» Reading passage
──────────────────────────────

I’ll admit, lately things have been so busy there are days where I just don’t feel like I have my head screwed on straight. I recently scheduled a multi trip flight when I was only going to one city. I forgot about pacing my travel and booked in person meetings for nine weeks straight instead of my three weeks on/one off. And I booked my flights for travel with Douglass over his Spring break a week after his time off (face palm).
So when I went to reschedule our trip on the right days I just booked a flight based on what we were trying to do and didn’t even pay attention to the day. Now, he and I are flying out at 9:40 a.m. on Easter morning. Sigh…
When these things happen I always feel bad. I wonder how I could have messed something like this up - but if I’m honest, Easter has been hard since the pandemic. We didn’t have services for two years, then we attended a church Easter service that wasn’t “our church”, and then last year we had Covid. And if I’m really honest, we just don’t feel connected to church - a systemic issue we have experienced almost our entire adult lives regardless of our involvement (and maybe a story for another time).
Maybe I subconsciously messed up intentionally or maybe it’s just the pattern of the last several years. Maybe it’s the lack of connectivity I feel with organized religion or maybe it is just the busyness of life that I let get in the way.
But there is one thing I know - the regard and celebration of Easter is not present only in the four walls of a building. The celebration and resurrection of my Savior is lived out in my heart. While I’m not proud of my mistakes, I realize - like most things in my faith - it matters more what is in my heart vs the attendance of a service in a building.
Wishing you all a Happy Easter! He is risen! He is risen, indeed.

──────────────────────────────

» Provided material
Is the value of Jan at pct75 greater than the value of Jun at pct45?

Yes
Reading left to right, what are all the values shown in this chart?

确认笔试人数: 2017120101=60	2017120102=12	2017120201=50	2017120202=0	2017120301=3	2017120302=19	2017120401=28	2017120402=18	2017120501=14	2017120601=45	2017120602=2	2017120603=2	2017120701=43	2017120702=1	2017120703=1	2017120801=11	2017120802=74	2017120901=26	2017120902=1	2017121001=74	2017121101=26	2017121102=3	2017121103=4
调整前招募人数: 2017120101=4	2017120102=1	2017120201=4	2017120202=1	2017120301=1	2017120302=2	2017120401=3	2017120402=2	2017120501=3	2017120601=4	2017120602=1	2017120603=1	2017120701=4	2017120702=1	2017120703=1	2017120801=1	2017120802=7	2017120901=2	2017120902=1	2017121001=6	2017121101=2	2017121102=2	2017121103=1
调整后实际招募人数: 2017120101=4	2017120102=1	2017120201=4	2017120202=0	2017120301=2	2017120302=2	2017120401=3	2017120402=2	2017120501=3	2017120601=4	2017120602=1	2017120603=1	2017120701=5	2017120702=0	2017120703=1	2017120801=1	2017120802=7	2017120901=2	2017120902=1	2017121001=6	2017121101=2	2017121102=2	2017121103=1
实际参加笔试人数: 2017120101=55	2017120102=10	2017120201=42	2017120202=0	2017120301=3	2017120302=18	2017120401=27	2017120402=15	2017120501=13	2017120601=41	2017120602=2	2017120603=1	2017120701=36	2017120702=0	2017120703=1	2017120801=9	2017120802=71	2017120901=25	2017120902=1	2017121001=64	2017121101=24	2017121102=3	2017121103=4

──────────────────────────────

» What you will do
Reproduce the full blog post above about booking a flight on Easter morning, word for word.

» Answer section
I’ll admit, lately things have been so busy there are days where I just don’t feel like I have my head screwed on straight. I recently scheduled a multi trip flight when I was only going to one city. I forgot about pacing my travel and booked in person meetings for nine weeks straight instead of my three weeks on/one off. And I booked my flights for travel with Douglass over his Spring break a week after his time off (face palm).
So when I went to reschedule our trip on the right days I just booked a flight based on what we were trying to do and didn’t even pay attention to the day. Now, he and I are flying out at 9:40 a.m. on Easter morning. Sigh…
When these things happen I always feel bad. I wonder how I could have messed something like this up - but if I’m honest, Easter has been hard since the pandemic. We didn’t have services for two years, then we attended a church Easter service that wasn’t “our church”, and then last year we had Covid. And if I’m really honest, we just don’t feel connected to church - a systemic issue we have experienced almost our entire adult lives regardless of our involvement (and maybe a story for another time).
Maybe I subconsciously messed up intentionally or maybe it’s just the pattern of the last several years. Maybe it’s the lack of connectivity I feel with organized religion or maybe it is just the busyness of life that I let get in the way.
But there is one thing I know - the regard and celebration of Easter is not present only in the four walls of a building. The celebration and resurrection of my Savior is lived out in my heart. While I’m not proud of my mistakes, I realize - like most things in my faith - it matters more what is in my heart vs the attendance of a service in a building.
Wishing you all a Happy Easter! He is risen! He is risen, indeed.